The Brazilian city of Sao Paulo – which has more than 11 million people – declared Rosh Hashanah, Yom Kippur and Ramadan as official holidays.
Jewish and Muslim municipal workers may take two days off during the Jewish High Holidays and Ramadan, respectively. The city has approximately 147,000 employees.
The inclusion of these dates in the municipal list of holidays will be the first time that the municipality recognizes a non-Christian holiday in that manner, according to a statement by the municipality.
Mayor Gilberto Kassab, whose father was born in Lebanon, approved the change. Kassab belongs to Brazil’s Social Democratic Party.
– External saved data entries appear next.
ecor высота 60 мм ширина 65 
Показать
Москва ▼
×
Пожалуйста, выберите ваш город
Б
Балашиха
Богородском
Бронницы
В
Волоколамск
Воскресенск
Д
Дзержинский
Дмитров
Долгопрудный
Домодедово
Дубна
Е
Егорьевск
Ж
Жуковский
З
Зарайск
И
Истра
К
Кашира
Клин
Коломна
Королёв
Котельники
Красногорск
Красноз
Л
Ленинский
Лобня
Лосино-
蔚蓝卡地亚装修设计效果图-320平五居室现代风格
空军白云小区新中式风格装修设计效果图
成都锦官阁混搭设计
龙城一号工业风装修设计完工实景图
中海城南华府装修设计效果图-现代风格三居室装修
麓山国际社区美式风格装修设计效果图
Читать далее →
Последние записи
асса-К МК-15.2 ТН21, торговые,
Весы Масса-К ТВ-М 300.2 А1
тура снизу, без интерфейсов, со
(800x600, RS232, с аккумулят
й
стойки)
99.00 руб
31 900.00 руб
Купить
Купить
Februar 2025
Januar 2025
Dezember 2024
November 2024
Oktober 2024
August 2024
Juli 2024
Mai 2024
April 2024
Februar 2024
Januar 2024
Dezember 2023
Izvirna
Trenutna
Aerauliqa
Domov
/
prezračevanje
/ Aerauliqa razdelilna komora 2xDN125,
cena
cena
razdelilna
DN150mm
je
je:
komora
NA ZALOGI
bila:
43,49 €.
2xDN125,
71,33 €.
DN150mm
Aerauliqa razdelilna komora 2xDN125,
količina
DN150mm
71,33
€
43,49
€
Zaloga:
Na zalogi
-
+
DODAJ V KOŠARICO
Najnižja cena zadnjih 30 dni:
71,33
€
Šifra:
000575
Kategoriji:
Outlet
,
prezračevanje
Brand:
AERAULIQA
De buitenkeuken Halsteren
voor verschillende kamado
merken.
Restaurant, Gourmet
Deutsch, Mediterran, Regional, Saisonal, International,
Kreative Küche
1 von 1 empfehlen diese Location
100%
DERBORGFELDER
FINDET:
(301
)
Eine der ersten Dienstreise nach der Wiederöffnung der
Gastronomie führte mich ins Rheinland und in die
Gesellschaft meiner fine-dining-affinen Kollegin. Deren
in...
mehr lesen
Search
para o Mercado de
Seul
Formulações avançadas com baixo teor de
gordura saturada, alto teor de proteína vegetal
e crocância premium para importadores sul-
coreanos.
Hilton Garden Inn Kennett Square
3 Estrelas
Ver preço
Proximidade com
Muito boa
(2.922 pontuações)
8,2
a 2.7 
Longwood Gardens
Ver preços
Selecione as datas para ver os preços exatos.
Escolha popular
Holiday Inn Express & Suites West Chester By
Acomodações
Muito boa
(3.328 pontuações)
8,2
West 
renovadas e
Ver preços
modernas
Floriano Pesaro, a Jewish member of the city council, praised the decision. “It has been very difficult to perform one’s tasks on Yom Kippur, when Jews are actually forbidden to work in any way or fashion,” he reportedly said.
Pesaro said he had lobbied for recognition of Yom Kippur last year.
Some 110,000 Jews live in Brazil, and more than half of them in Sao Paolo, according to estimates by the city’s Jewish community.
In 2009, Brazilian Jewish teenagers protested what they called their “exclusion” from a national exam for high school graduates set to take place on Shabbat. A Brazilian court said that providing Jews with an alternative date would “undermine equality.”